According to the Indiana State Department of Health, the state’s abortion clinics performed 1,621 medical abortions in 2011, down from 1,967 in 2010.

Sen. Travis Holdman, R-Markle, authored Senate Bill 371 and said he thinks the state has a right, and an obligation, to protect the safety of women and give a voice to those who don’t have one.

“We are not practicing medicine,” he insisted.

Under current law, abortion clinics that offer surgical abortions must meet certain physical standards, such as hallway width, water fountain requirements and more. Holdman’s bill would apply those physical requirements to facilities that give out chemical abortion drugs.

The only Planned Parenthood of Indiana facility that offers medical abortions but not surgical is in Lafayette, which might have to make structural changes or find a new building.

The legislation also goes further to affect all clinics in Indiana giving out the drugs – but not doctor’s offices or hospitals.

For instance, it requires a physician to examine the woman including giving an ultrasound before dispensing the first pill. Women then take the next pill at home, and the legislation requires the clinic to schedule a follow-up visit within 14 days. During that follow-up, another ultrasound has to be performed to ensure the abortion was complete.

Sue Swayze, of Indiana Right to Life, said surgical abortions are safer and cheaper than medical ones.

“Today this chemical abortion is flying under the radar in our state,” she said. “Greater care needs to be taken to oversee and regulate this.”

Another woman read a letter from a former Indiana resident named Lesley, who experienced severe cramping and emotional distress using the abortion drug. She told of blood that clogged the drain in her shower that she later realized was the remnants of her baby.

“It was even more horrifying than it sounds,” the letter said. “The emotional pain made it unbearable. It is a horrible drug.”

Several doctors testified or sent written letters objecting to the legislature interfering in medical decisions.

Dr. Tucker Edmonds, an Indianapolis physician, said there is no medical rationale that follow-up care be provided by the same doctor who initially gave the pill. And Edmonds said if there has not been additional bleeding or complaints, having an ultrasound is unnecessary and expensive when a simple blood test could determine if pregnancy hormones are gone.

Catherine O’Conner of Planned Parenthood of Indiana said the bill actually puts women at risk by possibly closing access to affordable abortions.

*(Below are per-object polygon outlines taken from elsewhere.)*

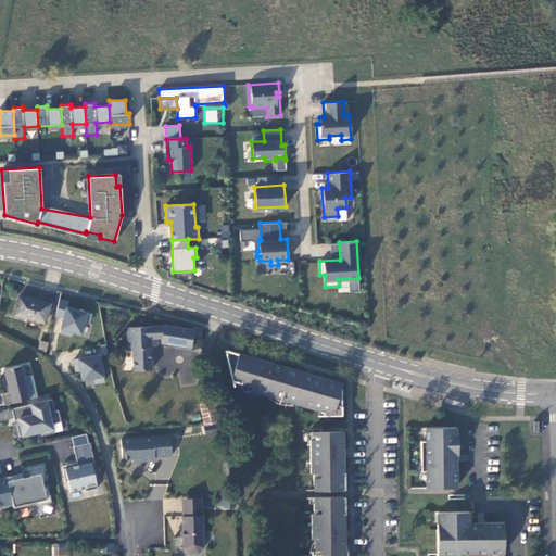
[(23,295),(19,314),(46,320),(50,303),(23,295)]
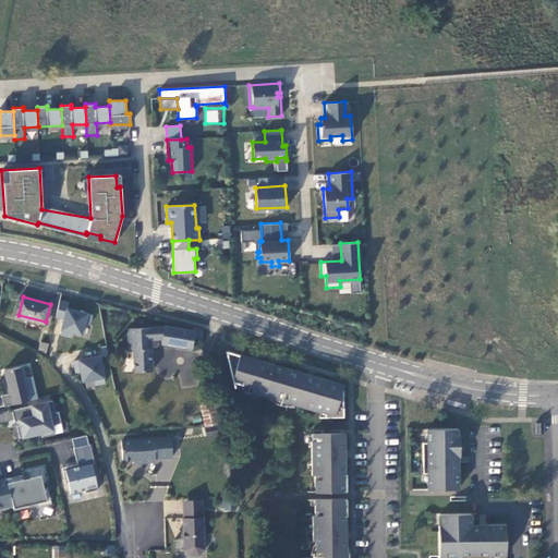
[(60,300),(56,316),(63,318),(60,334),(71,336),(72,331),(81,334),(84,323),(88,324),(92,314),(68,307),(69,302),(60,300)]
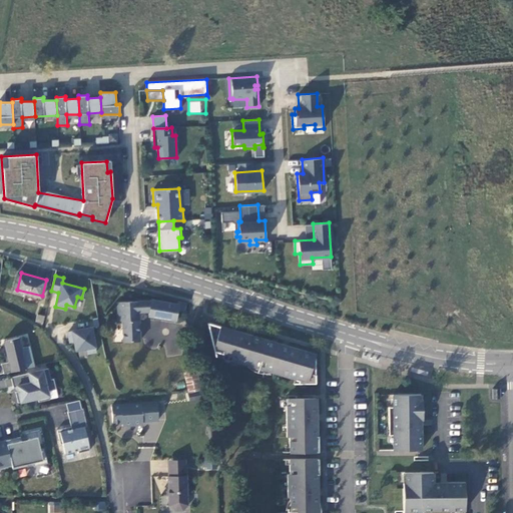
[(116,321),(120,321),(120,341),(139,342),(139,314),(146,314),(146,317),(175,320),(176,310),(184,311),(185,302),(177,301),(177,302),(151,299),(116,301),(116,321)]
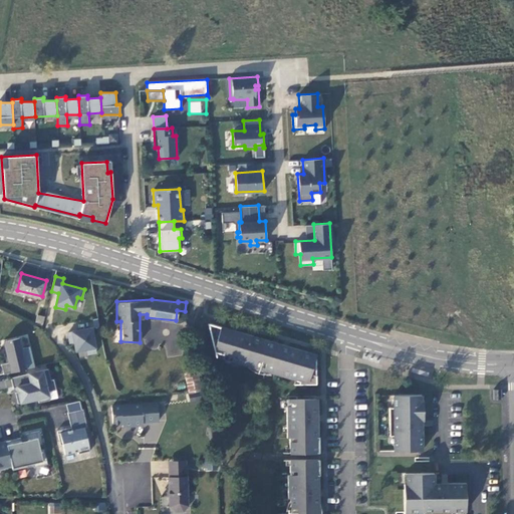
[(282,350),(283,345),(266,340),(253,337),(252,342),(244,339),(245,334),(210,324),(215,348),(233,353),(231,359),(299,378),(300,383),(316,382),(315,355),(289,347),(288,352),(282,350)]
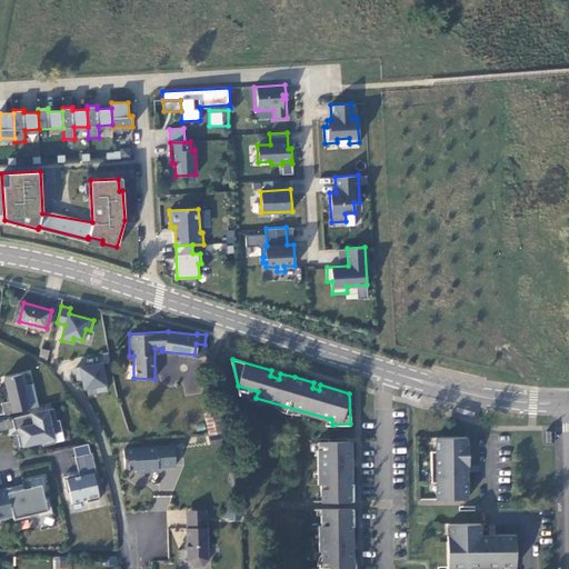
[(76,372),(79,377),(81,377),(82,381),(86,386),(96,385),(97,390),(106,388),(101,361),(75,366),(76,372)]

“Limiting access doesn’t mean women won’t have them. It means women will find alternative ways to have them,” such as buying the drugs online and without proper education.

Sen. Greg Taylor, D-Indianapolis, said the bill amazes him because he has fought for years to require church child-care centers to follow the same rules as other child-care facilities. Republicans have fought the bill because it would require structural changes for some entities.

“It disturbs me to the core,” he said. “We have a job here and it is to protect every child – born and unborn.”

The legislation now moves to the full Senate along with Senate Bill 489, which also passed the committee. It widens the information abortion clinics are required to give those seeking abortions.